Tragedia in Montagna, una delle vittime è un sottufficiale originario di Nardò

UDINE – Sono stati trovati morti i due  sottufficiali del Genio civile di stanza alla caserma Berghinz di  Udine, dispersi da ieri mattina, quando erano partiti per una  escursione. Le salme dei militari sono state avvistate dai  soccorritori verso le ore 14.30 sotto un roccione in località Portis  di Venzone, in provincia di Udine, da dove si presume siano scivolati. Le salme sono state recuperate circa un’ora fa dall’elicottero della  Protezione civile regionale. I due corpi sono stati issati a bordo con un gancio baricentrico e sono stati portati a Fortis di Venzone, fanno sapere gli uomini del soccorso alpino all’Adnkronos.     Dei due militari, si sa che uno aveva 47 anni e risiedeva a  Majano e l’altro aveva 49 anni era era residente a Udine.

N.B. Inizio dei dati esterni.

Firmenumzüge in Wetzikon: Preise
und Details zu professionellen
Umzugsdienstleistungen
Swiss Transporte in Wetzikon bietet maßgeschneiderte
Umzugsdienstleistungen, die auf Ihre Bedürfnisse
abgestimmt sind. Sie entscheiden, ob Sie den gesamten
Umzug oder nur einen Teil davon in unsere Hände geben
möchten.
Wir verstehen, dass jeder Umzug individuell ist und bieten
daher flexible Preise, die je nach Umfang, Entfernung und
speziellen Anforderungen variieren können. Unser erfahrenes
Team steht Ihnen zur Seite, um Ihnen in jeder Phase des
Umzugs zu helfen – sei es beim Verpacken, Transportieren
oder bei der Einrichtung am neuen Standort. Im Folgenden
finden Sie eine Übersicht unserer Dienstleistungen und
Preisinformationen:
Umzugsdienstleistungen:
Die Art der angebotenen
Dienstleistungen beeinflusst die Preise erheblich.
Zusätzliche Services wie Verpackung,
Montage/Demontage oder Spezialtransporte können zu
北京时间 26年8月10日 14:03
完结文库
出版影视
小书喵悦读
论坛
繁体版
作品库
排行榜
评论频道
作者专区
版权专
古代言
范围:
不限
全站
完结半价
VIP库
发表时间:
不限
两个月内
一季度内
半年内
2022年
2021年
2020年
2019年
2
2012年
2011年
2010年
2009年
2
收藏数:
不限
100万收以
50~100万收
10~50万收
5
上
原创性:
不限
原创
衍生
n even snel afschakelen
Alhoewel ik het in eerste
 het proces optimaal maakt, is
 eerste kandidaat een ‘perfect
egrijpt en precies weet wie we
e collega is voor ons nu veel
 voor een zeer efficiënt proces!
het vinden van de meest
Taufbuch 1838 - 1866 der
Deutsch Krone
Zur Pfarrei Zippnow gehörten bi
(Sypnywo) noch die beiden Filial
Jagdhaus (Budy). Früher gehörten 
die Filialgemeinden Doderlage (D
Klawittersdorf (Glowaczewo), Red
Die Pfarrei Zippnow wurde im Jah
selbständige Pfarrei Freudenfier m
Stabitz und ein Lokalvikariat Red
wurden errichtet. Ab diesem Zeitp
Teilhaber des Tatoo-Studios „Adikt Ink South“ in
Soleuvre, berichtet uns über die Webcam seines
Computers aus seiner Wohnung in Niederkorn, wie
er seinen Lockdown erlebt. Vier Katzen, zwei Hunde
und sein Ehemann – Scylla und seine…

Le ricerche  erano scattate ieri sera, quando la moglie di uno dei due  sottufficiali, non vedendo rientrare il marito, aveva lanciato  l’allarme. In tutto, nelle ricerche sono stati impegnati oltre 40  uomini, tra soccorso alpino, Guardia di Finanza, carabinieri e  Protezione civile. I sottufficiali sono l’udinese Edi Puzzolo, 47  anni, residente a Majano, e Antonio Presicce, 45 anni, originario di  Nardò, in provincia di Lecce, e residente a Udine. Nel dettaglio, i  corpi dei militari, che non erano in servizio, sono stati trovati sul  greto del torrente Migigulis.